Print back each record unchanged, without pictures.
*** DATASET EXCERPTS Section Begins ***
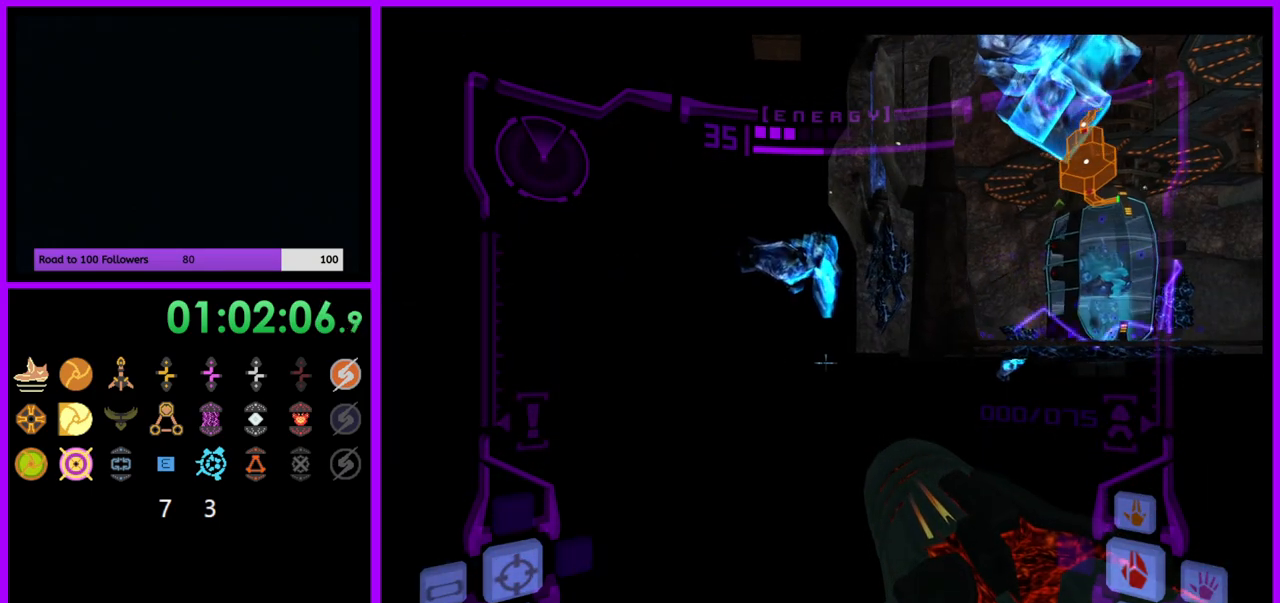
{"buttons": ["L1"], "left_stick": "left", "right_stick": "center", "events": []}
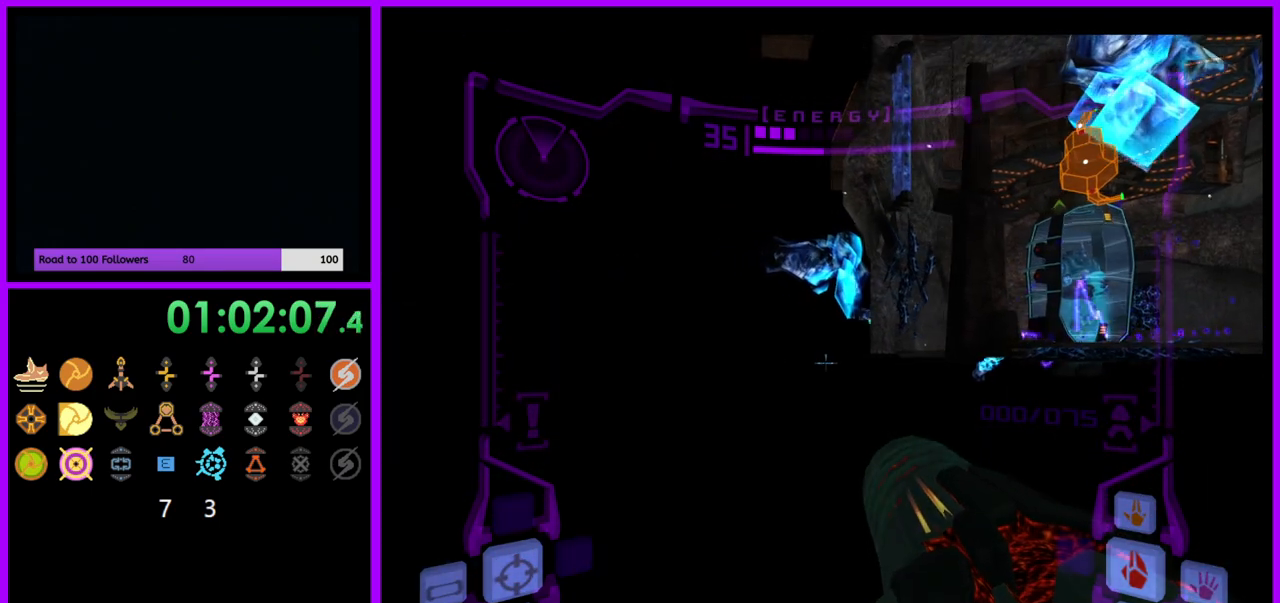
{"buttons": ["L1"], "left_stick": "up-left", "right_stick": "center", "events": [[383, "left_stick", "up-left"]]}
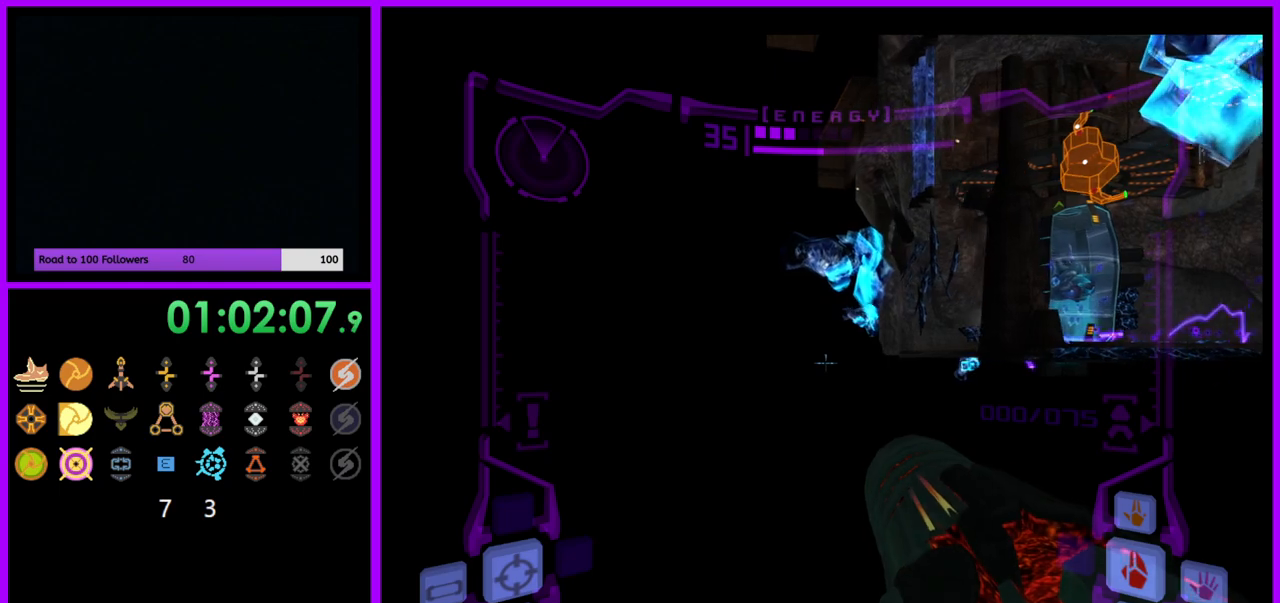
{"buttons": ["L1"], "left_stick": "up-left", "right_stick": "center", "events": []}
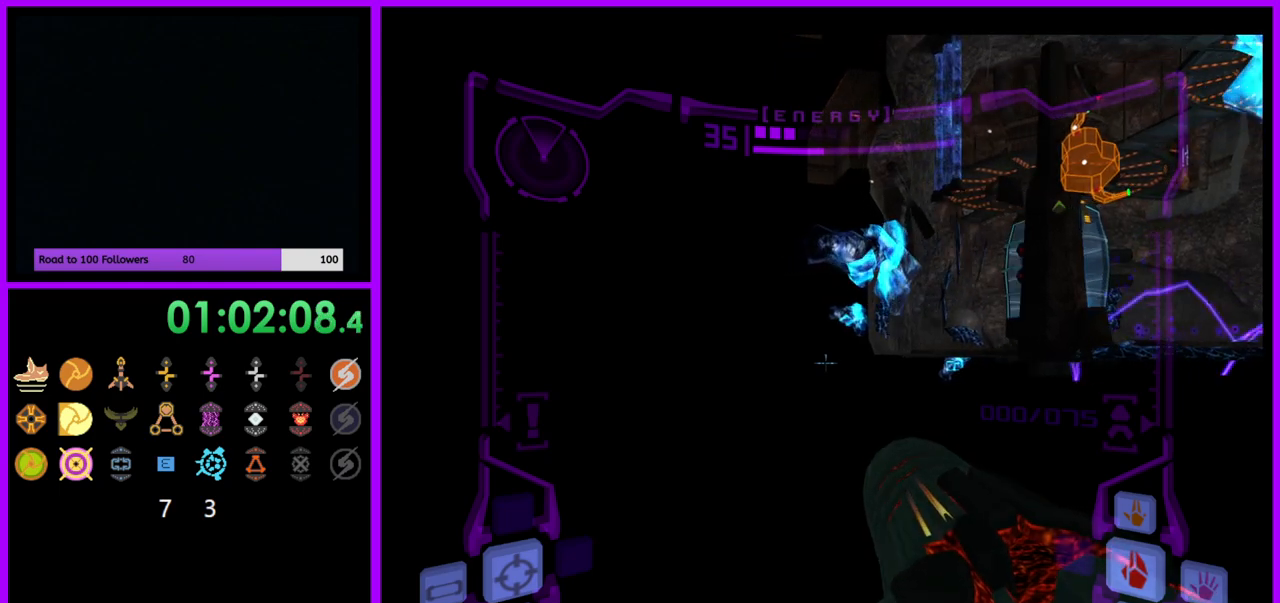
{"buttons": ["L1"], "left_stick": "up-left", "right_stick": "center", "events": []}
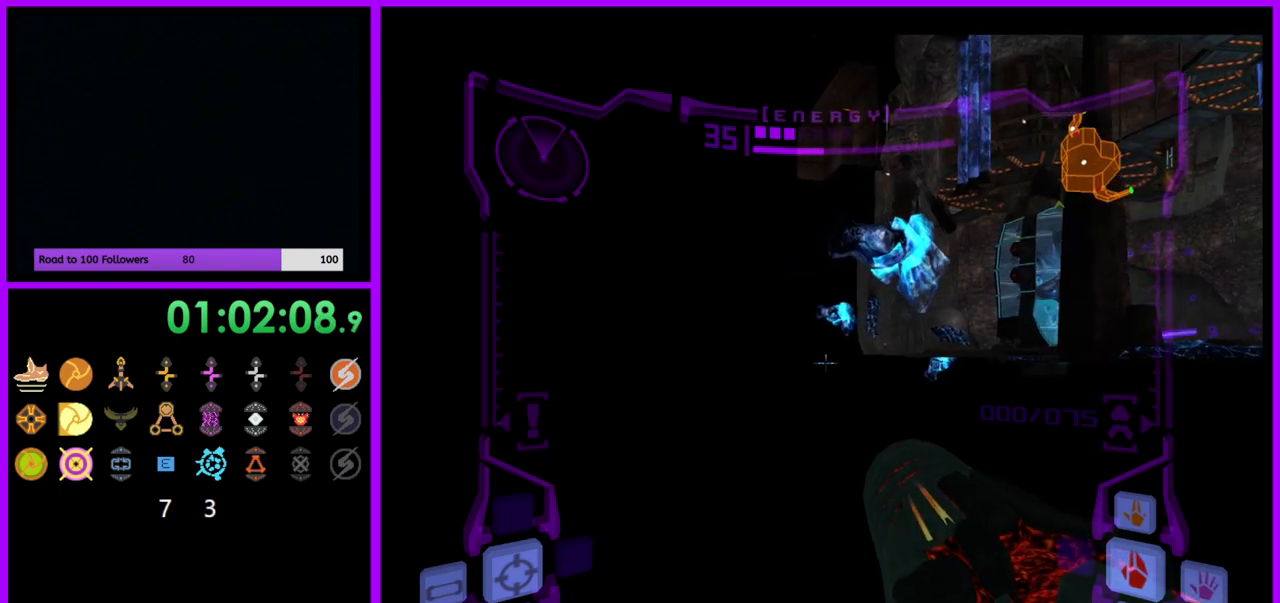
{"buttons": ["L1"], "left_stick": "up-left", "right_stick": "center", "events": []}
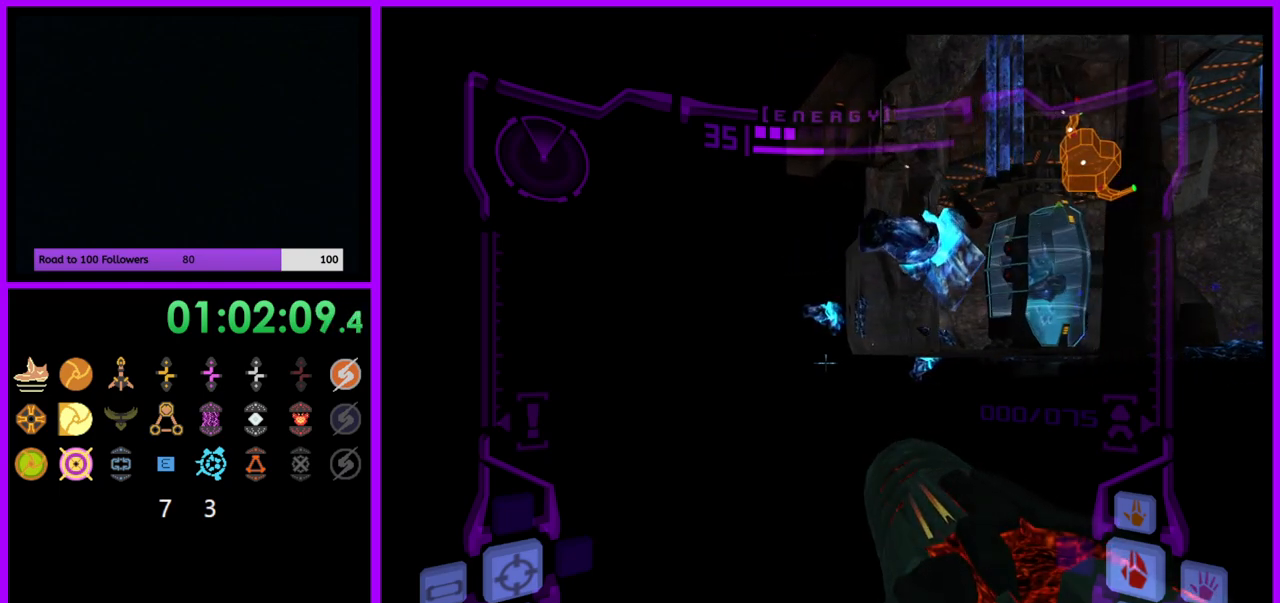
{"buttons": ["L1"], "left_stick": "up-left", "right_stick": "center", "events": []}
*** DATASET EXCERPTS Section Ends ***
TASK OUTPUT:
{"buttons": ["L1"], "left_stick": "left", "right_stick": "center", "events": []}
{"buttons": ["L1"], "left_stick": "up-left", "right_stick": "center", "events": [[383, "left_stick", "up-left"]]}
{"buttons": ["L1"], "left_stick": "up-left", "right_stick": "center", "events": []}
{"buttons": ["L1"], "left_stick": "up-left", "right_stick": "center", "events": []}
{"buttons": ["L1"], "left_stick": "up-left", "right_stick": "center", "events": []}
{"buttons": ["L1"], "left_stick": "up-left", "right_stick": "center", "events": []}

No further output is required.